You are starting the processes in order, but by default Start-Process does not wait until the command completes before it starts the next one. Since the commands take different amounts of time to complete based on the .PDF file size they print in whatever order they finish in. Try adding the -wait switch to your Start-Process, which will force it to wait until the command completes before starting the next one.
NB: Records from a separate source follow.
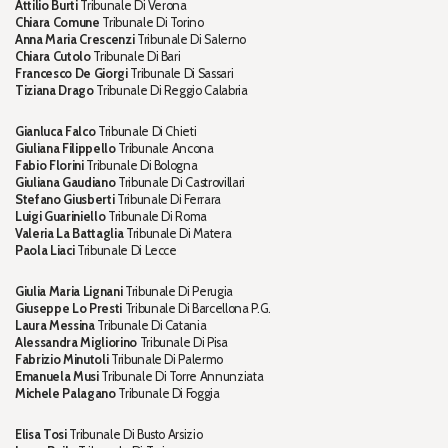
Attilio Burti
Tribunale Di Verona
Chiara Comune
Tribunale Di Torino
Anna Maria Crescenzi
Tribunale Di Salerno
Chiara Cutolo
Tribunale Di Bari
Francesco De Giorgi
Tribunale Di Sassari
Tiziana Drago
Tribunale Di Reggio Calabria
Gianluca Falco
Tribunale Di Chieti
Giuliana Filippello
Tribunale Ancona
Fabio Florini
Tribunale Di Bologna
Giuliana Gaudiano
Tribunale Di Castrovillari
Stefano Giusberti
Tribunale Di Ferrara
Luigi Guariniello
Tribunale Di Roma
Valeria La Battaglia
Tribunale Di Matera
Paola Liaci
Tribunale Di Lecce
Giulia Maria Lignani
Tribunale Di Perugia
Giuseppe Lo Presti
Tribunale Di Barcellona P.G.
Laura Messina
Tribunale Di Catania
Alessandra Migliorino
Tribunale Di Pisa
Fabrizio Minutoli
Tribunale Di Palermo
Emanuela Musi
Tribunale Di Torre Annunziata
Michele Palagano
Tribunale Di Foggia
Elisa Tosi
Tribunale Di Busto Arsizio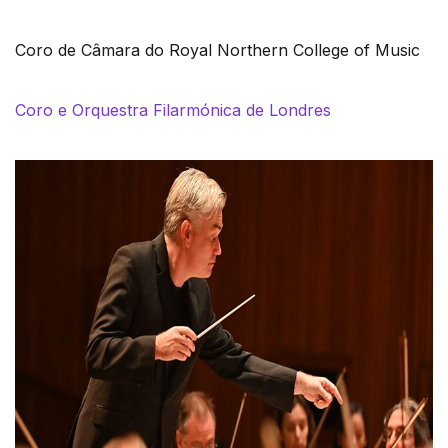
Coro de Câmara do Royal Northern College of Music
Coro e Orquestra Filarmónica de Londres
EDIT: Found an article elsewhere on Stack which addresses this. Maybe it will help. https://superuser.com/questions/1277881/batch-printing-pdfs
Additionally, there are a number of PDF solutions out there which are not Adobe, and some of them are much better for automation than the standard Reader. Adobe has licensed .DLL files you can use, and the professional version of Acrobat has hooks into the back end .DLLs as well.
If you must use Acrobat Reader DC (closed system or some such) then I would try opening the file to print and getting a pointer to the process, then waiting some length of time, and forcing the process closed. This will work well if your PDF sizes are known and you can estimate how long it takes to finish printing so you're not killing the process before it finishes. Something like this:
ForEach ($PDF in (gci "*.pdf"))
{
$proc = Start-Process $PDF.FullName -PassThru
Start-Sleep -Seconds $NumberOfSeconds
$proc | Stop-Process
}
EDIT #2: One possible (but untested) optimization is that you might be able use the ProcessorTime counters $proc.PrivilegedProcessorTime and $proc.UserProcessorTime to see when the process goes idle. Of course, this assumes that the program goes completely idle after printing. I would try something like this:
$LastPrivTime = 0
$LastUserTime = 0
ForEach ($PDF in (gci "*.pdf"))
{
$proc = Start-Process $PDF.FullName -PassThru
Do
{
Start-Sleep -Seconds 1
$PrivTimeElapsed = $proc.PrivilegedProcessorTime - $LastPrivTime
$UserTimeElapsed = $proc.UserProcessorTime - $LastUserTime
$LastPrivTime = $proc.PrivilegedProcessorTime
$LastUserTime = $proc.UserProcessorTime
}
Until ($PrivTimeElapsed -eq 0 -and $UserTimeElapsed -eq 0)
$proc | Stop-Process
}
If the program still ends too soon, you might need to increase the # of seconds to sleep inside the inner Do loop.